**Dataset excerpts**:
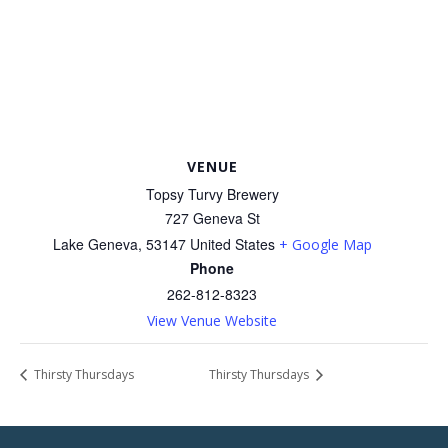
VENUE
Topsy Turvy Brewery
727 Geneva St
Lake Geneva
,
53147
United States
+ Google Map
Phone
262-812-8323
View Venue Website
Thirsty Thursdays
Thirsty Thursdays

**Job item**:
What you return should consist solely of the lines from the one containing "United States" through the end of the entries above, reproduced exactly.

**Output of the task**:
United States
+ Google Map
Phone
262-812-8323
View Venue Website
Thirsty Thursdays
Thirsty Thursdays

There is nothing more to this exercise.